The highest rate of interest you may be able to earn on your retirement nest-egg dollars for the balance of this decade could come from a source you've probably never thought of: adjustable-rate and fixed-rate home mortgages originated in cities and towns across the country.

That's the idea behind a major new investment product to be introduced nationwide this fall. It's called the Blossom Fund, and represents the first effort by a financial services conglomerate to put thousands of Americans' retirement cash directly into home mortgages whose rates rise -- or fall -- with the market.

The Blossom Fund was dreamed up by the Lomas Financial Security Insurance Co., a subsidiary of Dallas-based Lomas & Nettleton Financial Corp. The $18 billion of home loans Lomas & Nettleton services makes it the largest mortgage banking firm in the United States.

The Blossom Fund will offer individuals high-yielding, tax-deferred, variable-annuity contracts invested in adjustable-rate, fixed-rate, graduated-payment, shared-appreciation and other forms of home mortgages. The fund will be the first commercially available investment medium allowing individual consumers to tap into the high yields of home mortgages, and to move up with those yields when rates (or inflation) accelerate.

Blossom will purchase mortgage securities with investors' retirement dollars. The securities, in turn, will represent interests in huge pools of home loans, priced to yield the same high "wholesale" rates obtained by major institutional investors.

The rates of return will vary with the marketplace year to year. Most new mortgage securities currently yield in excess of 13 percent compared with ordinary money market rates of between 10 and 11 percent.

Small-scale retirement investors normally are locked out of the market for higher-yielding mortgage securities because the minimum price of entry is so high. So-called Ginnie Maes, which are mortgage certificates backed by pools of government-insured home loans, have a minimum price of $25,000. The Blossom Fund will cut individuals into the mortgage securities marketplace for a $2,500 minimum investment, with a $500 minimum for any subsequent additions to a retiree's account.
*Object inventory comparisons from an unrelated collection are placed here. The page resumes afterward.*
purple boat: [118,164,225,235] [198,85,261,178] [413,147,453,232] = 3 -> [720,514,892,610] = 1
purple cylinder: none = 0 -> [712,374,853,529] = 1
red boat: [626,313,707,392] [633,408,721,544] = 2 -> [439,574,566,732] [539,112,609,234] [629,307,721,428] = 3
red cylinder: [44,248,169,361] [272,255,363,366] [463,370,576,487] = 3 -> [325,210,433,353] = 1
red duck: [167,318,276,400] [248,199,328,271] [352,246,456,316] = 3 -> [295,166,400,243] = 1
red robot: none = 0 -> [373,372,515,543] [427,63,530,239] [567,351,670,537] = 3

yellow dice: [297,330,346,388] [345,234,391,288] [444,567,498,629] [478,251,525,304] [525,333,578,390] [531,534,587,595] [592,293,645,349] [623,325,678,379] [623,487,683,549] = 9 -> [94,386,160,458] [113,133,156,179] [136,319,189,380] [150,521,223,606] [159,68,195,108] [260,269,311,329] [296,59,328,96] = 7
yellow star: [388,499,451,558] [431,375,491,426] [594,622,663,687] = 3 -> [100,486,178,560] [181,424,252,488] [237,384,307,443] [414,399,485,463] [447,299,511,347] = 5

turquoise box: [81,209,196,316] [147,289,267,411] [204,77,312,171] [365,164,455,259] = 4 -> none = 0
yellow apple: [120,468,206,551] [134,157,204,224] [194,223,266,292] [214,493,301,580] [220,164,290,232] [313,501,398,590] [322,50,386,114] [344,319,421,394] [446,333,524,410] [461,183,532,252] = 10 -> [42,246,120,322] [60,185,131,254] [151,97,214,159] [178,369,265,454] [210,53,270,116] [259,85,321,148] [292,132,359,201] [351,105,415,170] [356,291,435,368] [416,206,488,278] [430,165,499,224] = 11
Individual Retirement Accounts, Keogh plans and corporate retirement plans may invest in the fund, pending state regulatory approval. Twenty-two states already have approved Blossom variable-mortgage annuities for IRA accounts, according to a Lomas executive. Securities regulators in 30 states have given the green light for the fund to be offered to the general public.

Because retirement accounts accumulate capital on a tax-deferred basis, the high mortgage yields generated by Blossom could be the equivalent of 24 to 28 percent annual taxable yields. A 14 percent, tax-deferred return from a mortgage pool, for example, would be the same as 28 percent on a taxable investment for a taxpayer in the 50 percent marginal bracket.

The investor eventually will be taxed on his or her returns, but at the lower rates most taxpayers face following retirement. Investors who pull dollars out of the fund prior to the federally mandated minimum age of 59 1/2 may be subject to a 5 percent federal tax penalty, as in any retirement fund. Annual administrative costs to the investor will range between $40 and $50, plus a 1.4 percent "advisory" fee to Lomas for running the fund.

What makes the Blossom Fund's introduction this fall so significant?

First, it is symbolic of where the U.S. home mortgage market will be heading. Rather than depending upon depository institutions such as banks and savings and loans for capital, the marketplace will be turning increasingly to individual consumers, whose mega-billions of dollars of retirement funds represent the nation's fastest-growing financial resource for housing.

Second, the Blossom concept offers the retirement investor a choice of fixed-rate or adjustable-rate loans.

The fund allows investors who believe that rates in the capital market are likely to head up in coming years to plunk their dollars down on adjustable-rate loans. Because the majority of such mortgages originated by Lomas & Nettleton carry no life-of-the-loan rate caps, or ceilings, according to Geri Graham, Blossom's national product manager, the yields on these mortgages could escalate significantly in the coming decade.

On the other hand, investors who think mortgage rates have seen their cyclical peak can lock into fixed-rate mortgage securities in 1984, and sit pretty for years.